(SUPPLIED)

More than one player in RTA's feeder fleet

Dubai's Road Transport Authority (RTA) has awarded contracts for "feeder buses" for the upcoming Metro to more than one player, said managing director of a company that recently supplied 518 buses to the authority.

"As of now, between us and Mercedes, there are about 750 buses," Samar Roy, MD, Al Naboodah Commercial Group, told Emirates Business.

Al Naboodah Commercial Group is supplying buses manufactured by VDL, a Dutch company.

The buses are part of the RTA's strategy to ensure that the maximum time a person needs to walk to avail Metro service is 10 minutes.

"That's from a person's residence to the point where he can hop on to a feeder bus to carry him over to the nearest Metro station," said Roy.

Clarifying a confusion in the market over the contract terms of the RTA, in which the deal for maintenance was valued higher than the price of the buses, Roy said the valuations vary as maintenance will be carried out over a period of eight years and as stringent norms have been established for maintenance.

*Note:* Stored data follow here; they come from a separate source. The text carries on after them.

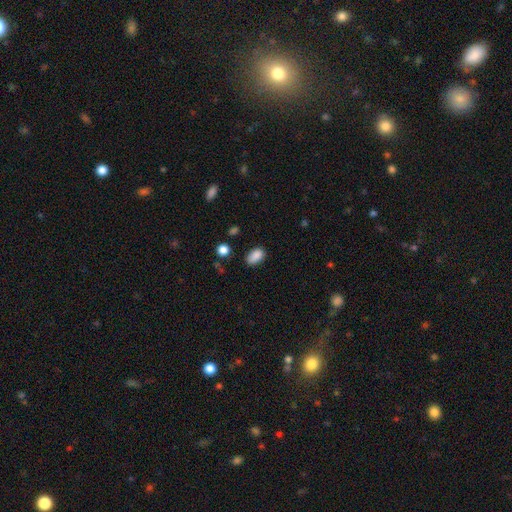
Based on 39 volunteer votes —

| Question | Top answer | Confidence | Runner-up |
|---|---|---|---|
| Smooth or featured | smooth | 97% | star or artifact (3%) |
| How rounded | in between | 89% | round (8%) |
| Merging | none | 74% | minor disturbance (18%) |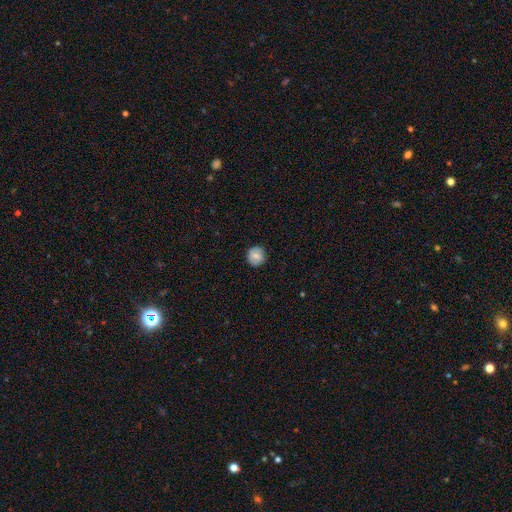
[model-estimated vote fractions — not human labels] Smooth or featured: smooth — 72% (featured or disk — 20%)
How rounded: round — 90% (in between — 10%)
Merging: none — 85% (minor disturbance — 12%)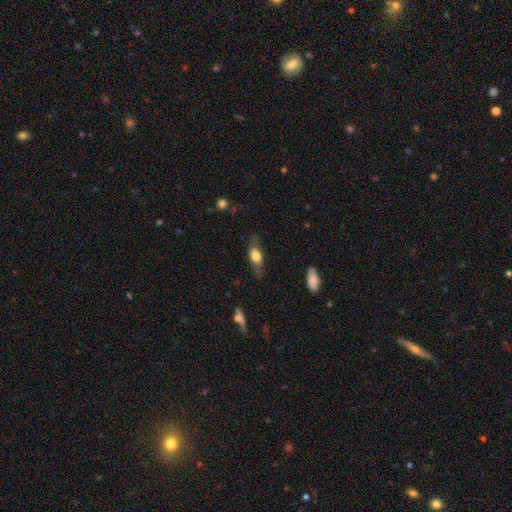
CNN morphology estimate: smooth 65%, featured or disk 28%, star or artifact 7%. Down the decision tree: how rounded — in between (74%); merging — none (71%).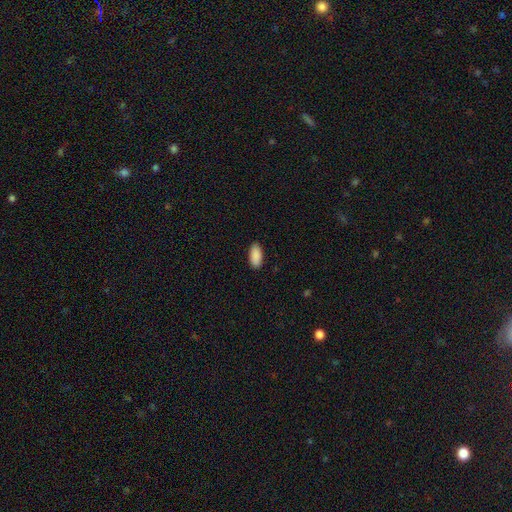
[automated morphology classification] Smooth or featured? Predicted: smooth (p=0.91). How rounded? Predicted: in between (p=0.91). Merging? Predicted: none (p=0.89).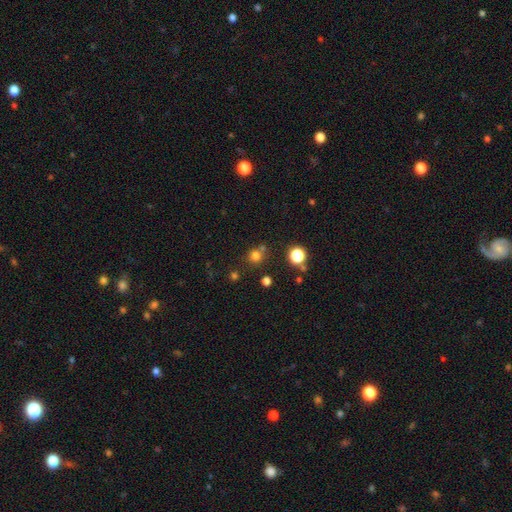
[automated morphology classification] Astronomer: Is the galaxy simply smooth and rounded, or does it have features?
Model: smooth — 72%.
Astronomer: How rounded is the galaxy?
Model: round — 90%.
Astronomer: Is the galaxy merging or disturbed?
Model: none — 71%.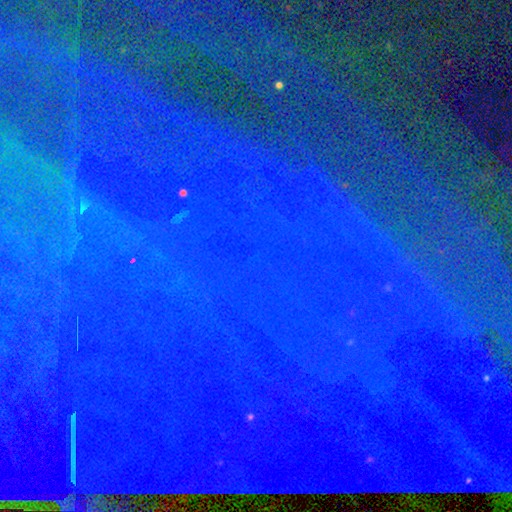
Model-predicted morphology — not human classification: smooth-or-featured: star or artifact: 84% | smooth: 8% | featured or disk: 8%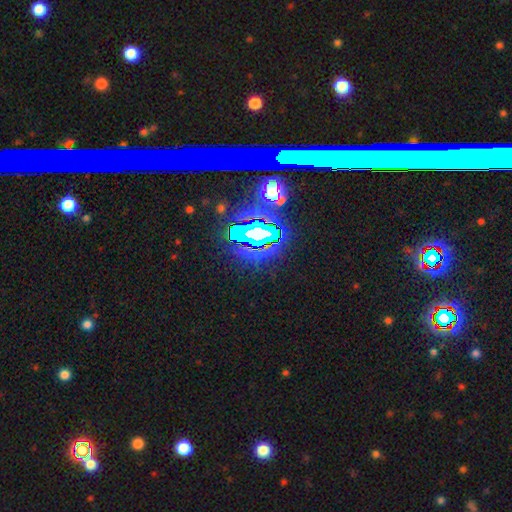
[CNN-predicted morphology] The model was most divided on "smooth or featured": star or artifact: 75%, featured or disk: 13%, smooth: 12%.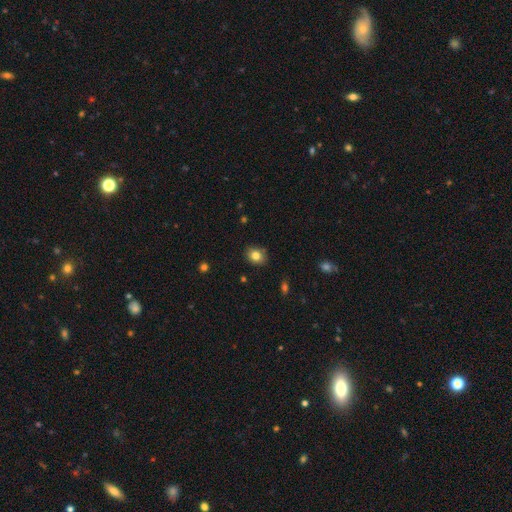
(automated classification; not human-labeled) Smooth or featured? smooth (81%)
How rounded? round (60%)
Merging? none (87%)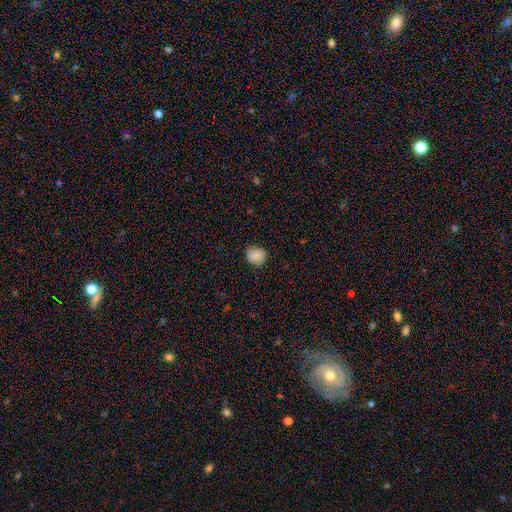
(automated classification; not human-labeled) Smooth or featured? Predicted: smooth (p=0.81). How rounded? Predicted: round (p=0.82). Merging? Predicted: none (p=0.81).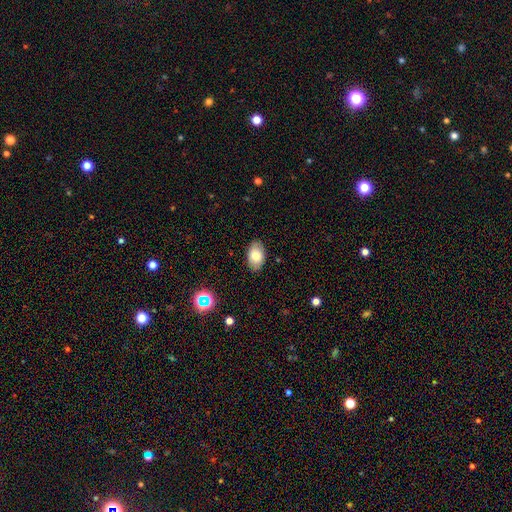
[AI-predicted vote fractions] smooth 79%, featured or disk 13%, star or artifact 8%. Down the decision tree: how rounded — in between (92%); merging — none (86%).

"There is a clause in the contract that on any particular day, 95 per cent of our buses need to be on the roads. It's an achievable task and we investing for it, which includes setting up a workshop," Roy said.

While the total cost of the VDL buses was put at $850 million, the maintenance contract for them was estimated to be $1.05 billion, and these figures raised eyebrows in the market.

The first batch of these buses will be supplied next week, said Roy.

Besides Dubai, the company is looking forward to tender for business in Abu Dhabi, he added.

In Dubai, the RTA operates about 700 buses and expects to increase this to 2,000 by the time the Metro's Red Line opens in September.

In Abu Dhabi, the Department of Transport expects to have 1,360 buses on the road by the end of next year.

The plan to have the "feeder buses" in Dubai had evolved three years before Dubai went ahead with its Metro project, said Roy.

"It is the result of a study of cities where similar transport system exists. Ten minutes is the standard period of time that a person needs to travel to take public transport," said Roy.